Dies bedeutet für die CDU jedoch explizit nicht, dass sie das Gedankengut der Demonstranten teilen oder gutheißen!
Vielmehr möchte man betonen, dass das Grundgesetz im Vordergrund steht.

Grundgesetz Artikel 8 Abs.1
Alle Deutschen haben das Recht, sich ohne Anmeldung oder Erlaubnis friedlich und ohne Waffen zu versammeln.

Zwar werde durch Art.8 Abs.2 und dem Versammlungsgesetz Einschränkungen auferlegt, jedoch liegen diese alle im Bereich der Gewährleistung von Sicherheit und Ordnung.
Nach § 15 Abs. 1 VersG müsste eine unmittelbare Gefahr für die öffentliche Sicherheit oder Ordnung bei Durchführung der Versammlung vorliegen.
Das Bundesverfassungsgericht betont den herausragenden Wert des Grundgesetzartikels 8, indem es ihm die grundlegende Funktion einer kollektiven Meinungskundgabe in enger Verbindung zu Artikel 5 (Meinungsfreiheit) als einer wichtigen plebiszitären Mitwirkung eines ansonsten repräsentativen parlamentarischen Systems ansieht. (BVerfGe 2002) – schreibt die Fraktionsvorsitzende Astrid Stork

Sachlage Aufmarsch der rechten Szene:
Immer wieder wird Alzey Bühne der rechten Szene.

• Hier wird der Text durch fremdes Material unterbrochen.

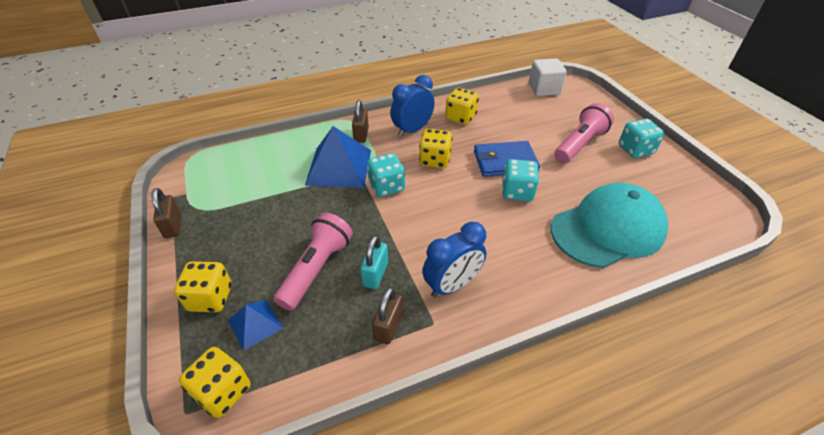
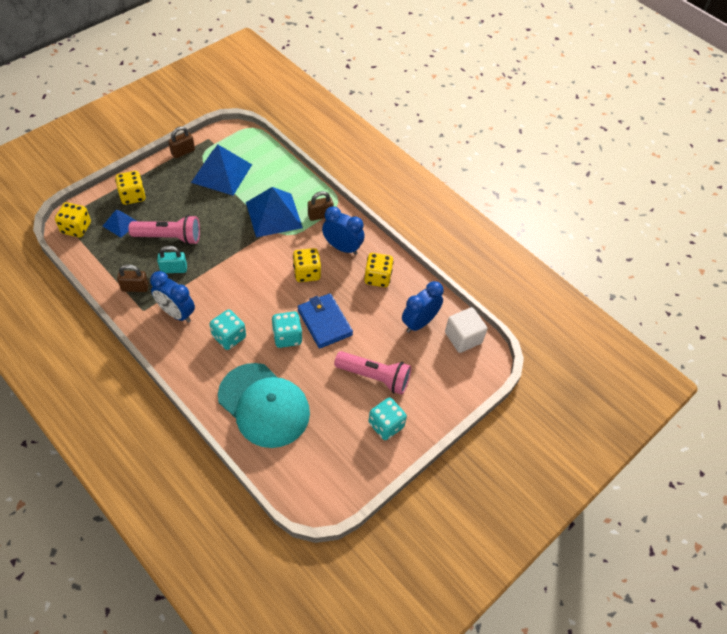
camera: 65 degrees right, 10 degrees up
turquoise dice [367,153,405,197] -> turquoise dice moved to [209,309,246,350]
none -> blue pyramid [191,145,252,195]
none -> blue clock [402,281,444,333]

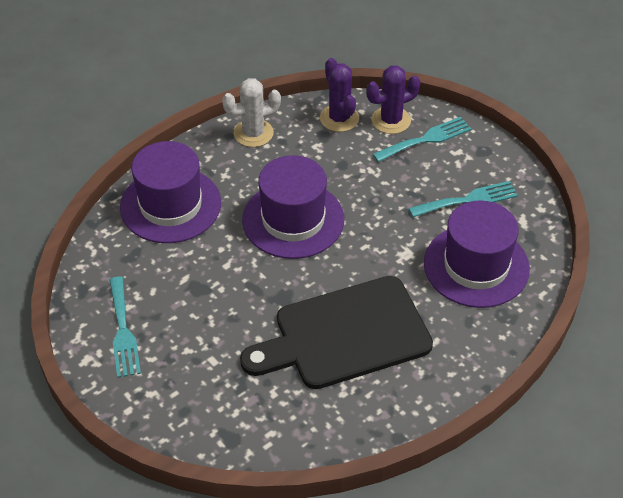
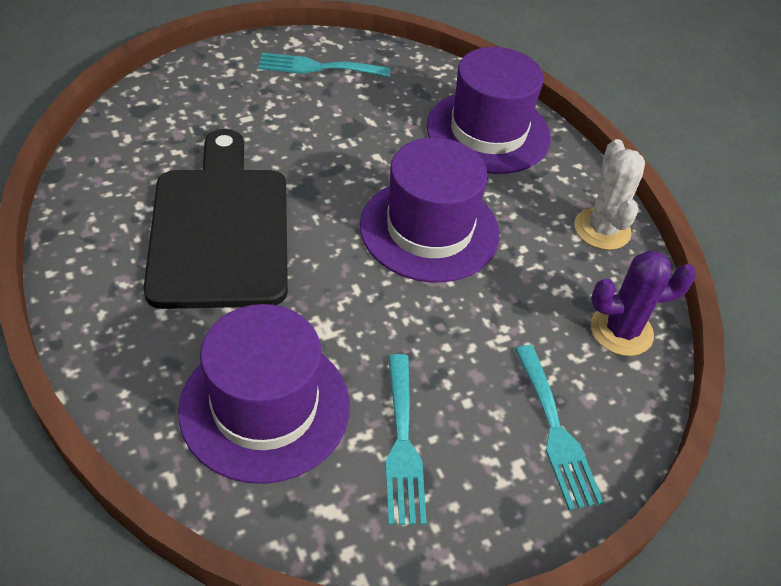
camera: 100 degrees right, 0 degrees up
purple cactus [366,65,420,134] -> none

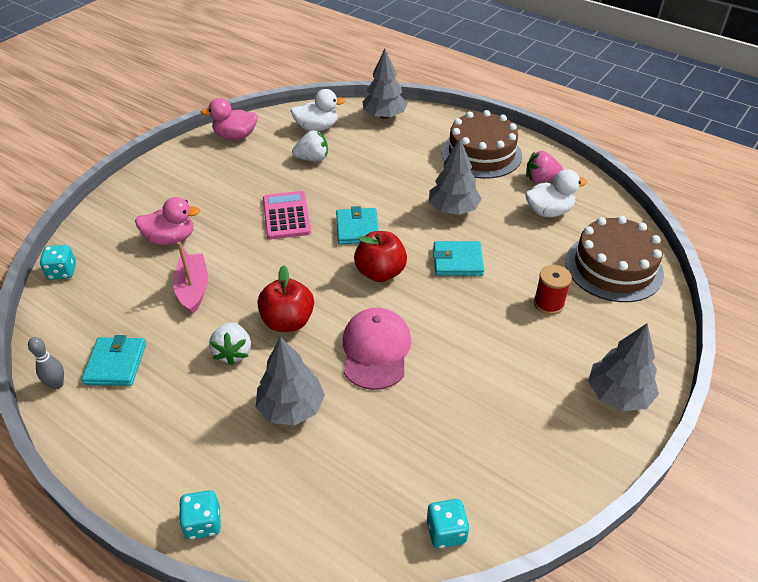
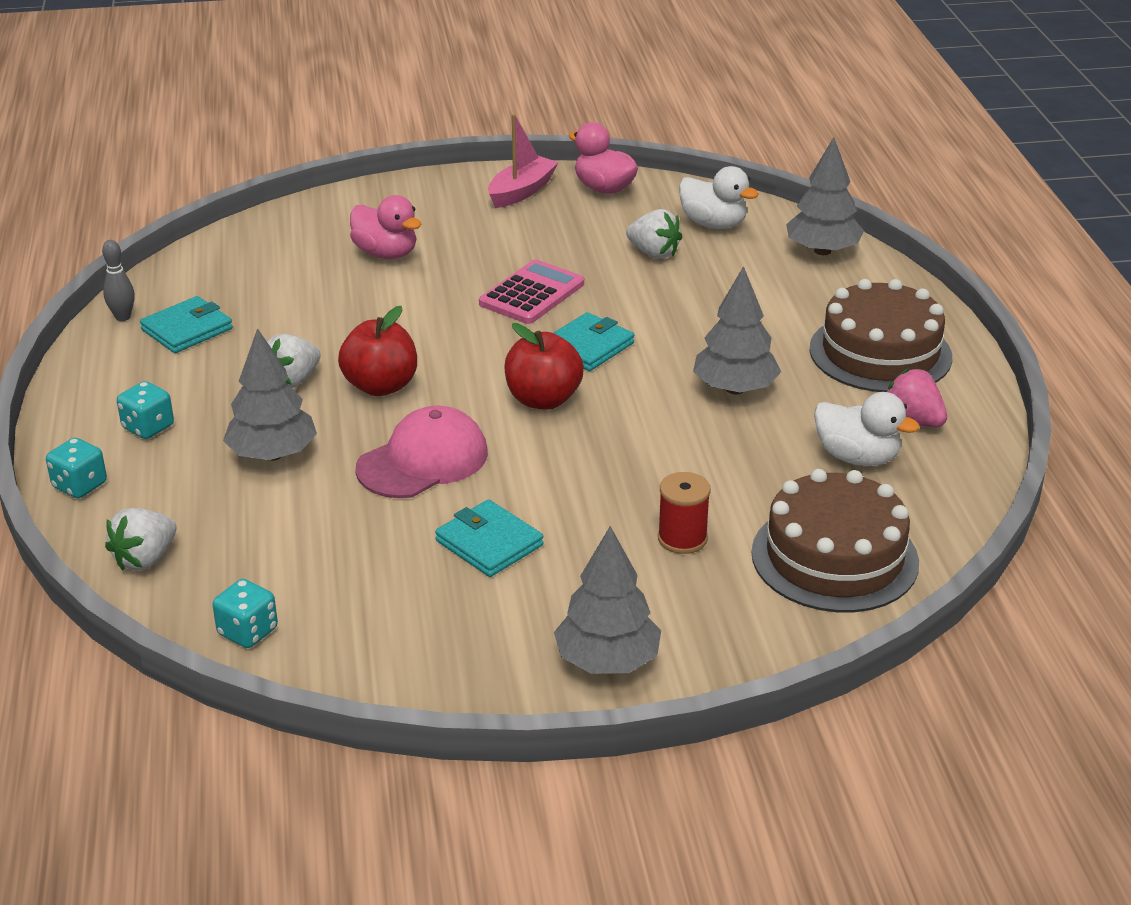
camera: 45 degrees right, 10 degrees down
turquoise dice [40,245,76,280] -> turquoise dice moved to [117,381,174,439]
pink boat [173,242,208,314] -> pink boat moved to [488,114,559,208]
turquoise wallet [433,241,484,276] -> turquoise wallet moved to [435,499,544,577]
none -> white strawberry [105,508,177,571]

In den vergangenen Jahren hat sich die Aufmerksamkeit für die Teilnehmer dieser Veranstaltungen immer weiter vergrößert. Genau das beabsichtigen die Anhänger der rechten Szene. Wenn dreißig Gestrige mit Fackeln durch eine Kreisstadt marschieren, um einer „Reichsgründung“ zu gedenken ist das zwar absurd, aber unsere Demokratie ist wohl nicht in Gefahr. Erst die mediale Aufmerksamkeit durch die Zurschaustellung einer vermeidlich besseren, überlegenen Haltung macht dies zum Ereignis. Das ist kontraproduktiv. Genau deshalb hat sich die CDU Alzey schon vor langer Zeit entschieden, diesen rechten Aufmärschen keinerlei Würdigung zu schenken, denn genau dadurch erzielen diese Demonstranten die Aufmerksamkeit, die sie keinesfalls verdienen. Wir bauen auf die Vernunft der breiten Mehrheit der Alzeyer Bevölkerung, die diese rechten Aufmärsche bzw. deren Gedankengut ebenfalls ablehnt, ohne den Demonstranten Aufmerksamkeit zu schenken, heißt es in der Pressemitteilung

Sachlage Montagsspaziergänge:
Die Maßnahmen im Zusammenhang mit Corona sind nicht so unzweifelhaft, wie es wünschenswert wäre. Wenn der Vorsitzende der STIKO Mertens eine Impfplicht ablehnt, andere sie befürworten, wiederum andere dies an Bedingungen knüpfen, so möchte die örtliche CDU nicht einen weiteren Beitrag zu dieser öffentlich geäußerten Uneinigkeit leisten und den Graben in der Bevölkerung zu diesem Thema vertiefen.
Im Übrigen gilt: Es gibt diese Spaziergänger und Menschen, die gegen Impfungen und Coronabeschränkungen sind. Manche mögen „Rechts“ sein, was immer „Rechts“ bedeutet. Für einen Linken sind alle Bürger rechts, die nicht links sind. Gegen Corona demonstrierende Menschen wählen sicherlich auch SPD, Grüne oder sind vielleicht auch Gewerkschaftsmitglieder. Man kann ihre Ansichten zu den Coronamaßnahmen vielleicht dumm und ignorant finden, aber das Grundgesetz schreibt keine intellektuellen Grundanforderungen bei Meinungsäußerungen vor, kurz: Jeder darf seine (vielleicht auch noch so dumme oder abstruse) Meinung vertreten. Ggf. angebrachtes ordnungspolitisches Einschreiten seitens der Polizei oder des Ordnungsamtes ist natürlich legitim, um geltendes Recht/geltende Verordnungen durchzusetzen.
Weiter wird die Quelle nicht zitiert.